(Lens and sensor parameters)
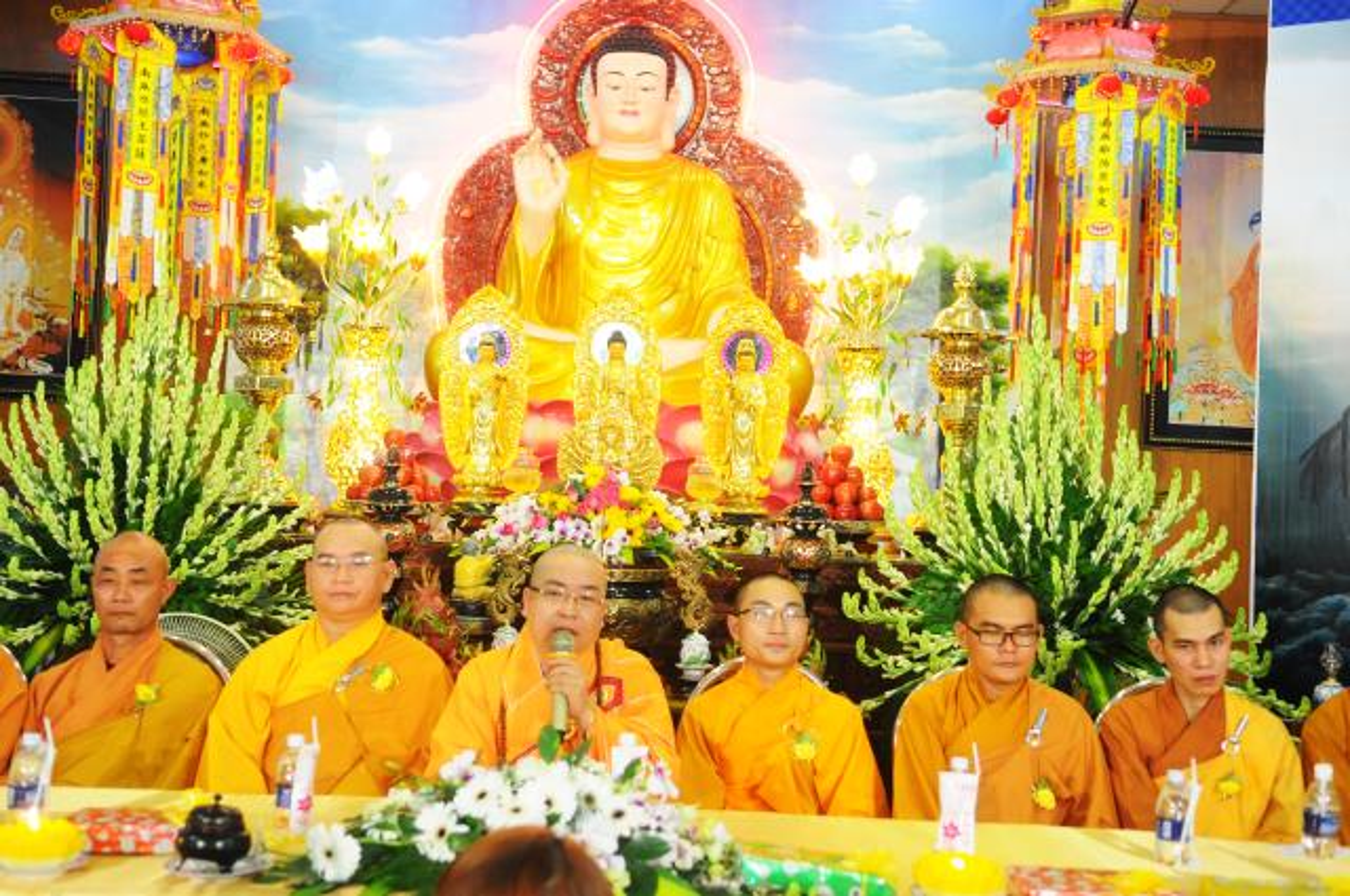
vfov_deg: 29.8
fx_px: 1685
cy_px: 448
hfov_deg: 43.7
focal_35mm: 45
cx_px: 675
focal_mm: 30
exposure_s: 1/50
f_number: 2.8
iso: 800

■ AIM OF THE EXERCISE ■
Transcribe the records above verbatim. Do not carry over any picture.

■ RESPONSE ■
vfov_deg: 29.8
fx_px: 1685
cy_px: 448
hfov_deg: 43.7
focal_35mm: 45
cx_px: 675
focal_mm: 30
exposure_s: 1/50
f_number: 2.8
iso: 800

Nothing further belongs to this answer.